Approach a fourth grader marooned in their least favorite class for the next hour about what torture means to them. To that kid, the next sixty minutes is hell on earth. To most of us, an hour is nothing once we've been numbed by a lifetime of essentially meaningless meetings! It's all a matter of perspective. If you could talk to some service members, one in the middle of basic training (who, of course, you'd never be able to talk to in the first place except in a handful of instances if you work on base with a training school or that trainee is your child calling home) will have a far different opinion about their chosen branch at that point than someone who's been assigned as permanent party at an installation. After initial training experiences, serving(usually) isn't anywhere near as bad! If you hate your job, you dread going to work. I get up at three in the morning five days or more every week to go do a job I thoroughly enjoy...people constantly tell me they don't understand how I can keep doing it. Heck, I love it! I have a cousin who's always been a die hard Star Trek fanatic. (A Trekker, or Trekkie? Someone humor me on that, please!). He once took me along to a Trek convention. He was practically in heaven. I found it, well, 'fascinating' - or 'intriguing', depending on which iteration of the series you followed! My mother would have much preferred to lick the floor of the barn clean if she had to chose between that and going to that convention.

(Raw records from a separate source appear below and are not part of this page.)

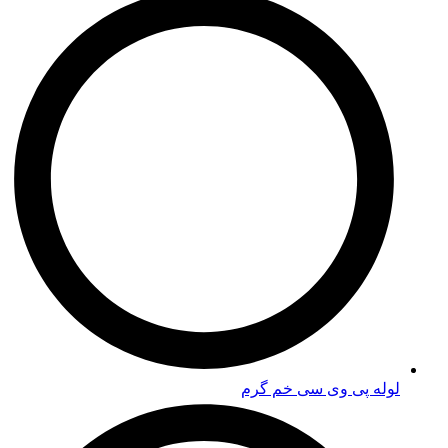
لوله پی وی سی خم گرم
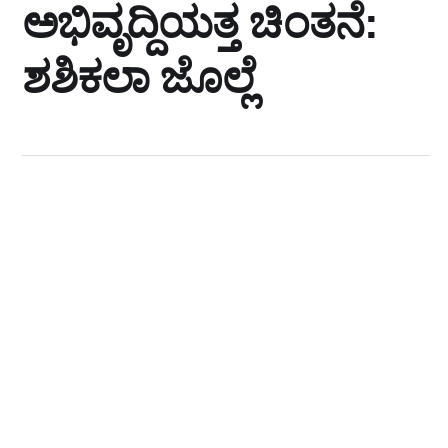
ಅಭಿವೃದ್ದಿಯತ್ತ ಚಿಂತನೆ:
ಶಶಿಕಲಾ ಜೊಲ್ಲೆ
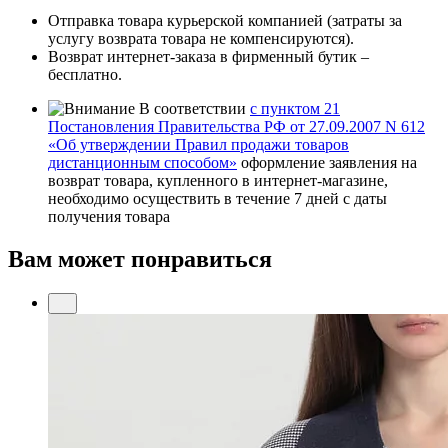
Отправка товара курьерской компанией (затраты за
услугу возврата товара не компенсируются).
Возврат интернет-заказа в фирменный бутик –
бесплатно.
В соответствии
с пунктом 21
Постановления Правительства РФ от 27.09.2007 N 612
«Об утверждении Правил продажи товаров
дистанционным способом»
оформление заявления на
возврат товара, купленного в интернет-магазине,
необходимо осуществить в течение 7 дней с даты
получения товара
Вам может понравиться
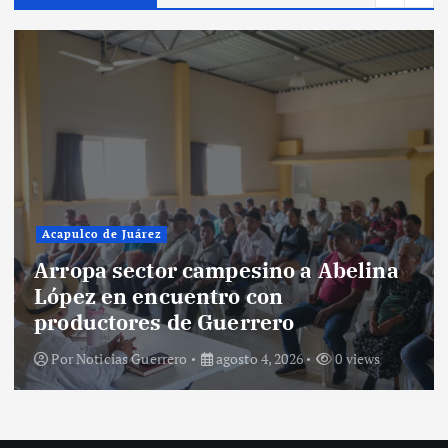
Acapulco de Juárez
Arropa sector campesino a Abelina
López en encuentro con
productores de Guerrero
Por
Noticias Guerrero
agosto 4, 2026
0 views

It really is relative. One man's junk is another man's treasure, as one man's pain is another man's pleasure! And what about Brier Rabbit, begging upon his capture, 'Oh, please, whatever you do, DON'T throw me in the BRIER PATCH!'. Of course that's exactly where he ended up. No big deal for him, as he shouted, 'HA! I was BORN and RAISED in the brier patch!', which he promptly used as cover to effect his escape.

Still, let's give some thought to other things that most people find excruciating even though they weren't supposed to be, per se. Anyone involved in a civil disturbance runs the risk of an up close and personal kind of encounter with law enforcement officers, possibly in riot gear. Has anyone reading this ever experienced Chlorobenzylidene Malononitrile before? If so, you're more likely to recognize Ben Corson and Roger Staghton's 1928 invention as CS tear gas. I'll bet you can't wait to do that again! Of course, if that riot control agent doesn't convince you that you need to be anywhere besides where you're at, you're likely to receive whatever treatment is deemed necessary to subdue you and take you into custody. Provided you resist, you're on your way to learning first hand about pain-compliance techniques, which may involve the use of a baton. That's intentionally causing you discomfort in order to persuade you to quit resisting and start cooperating. Torture? Hmmmm...Let's say you're finally arrested. You're cuffed, likely with a what resembles a nylon cable tie on steroids, and herded into a transport van or maybe just a regular patrol car. Maybe you passed in front of a television camera on your way to said vehicle. Oh, the humiliation. Do you feel tortured yet? You might when you never hear the end of it from your friends and family at home watching your arrest on the evening news! To most of us who lead normal, hectic lives, being confined and stripped of our relative freedom is THE PITS. Try it for a day or two sometime. If you're not used to it, and you weren't so overtaxed that you enjoy the reprieve, you'll be ready to bounce off of your cell walls because of the new found, intense boredom you'll have to suffer. There's a reason that jail and prison suicides are a constant problem in the corrections business and why ex-cons will often do whatever it takes to never return to prison.

And, yes, Basic Military Training was only a step better. We also had people escape regularly and suicide was a persistent problem. It was also one of the best object lessons I've ever had in life. I learned to truly appreciate freedom because for many days I had none. And because I know what that is like, I have some empathy for those who don't have any or have to suffer, whether it was by their own choices and actions, or completely beyond their control.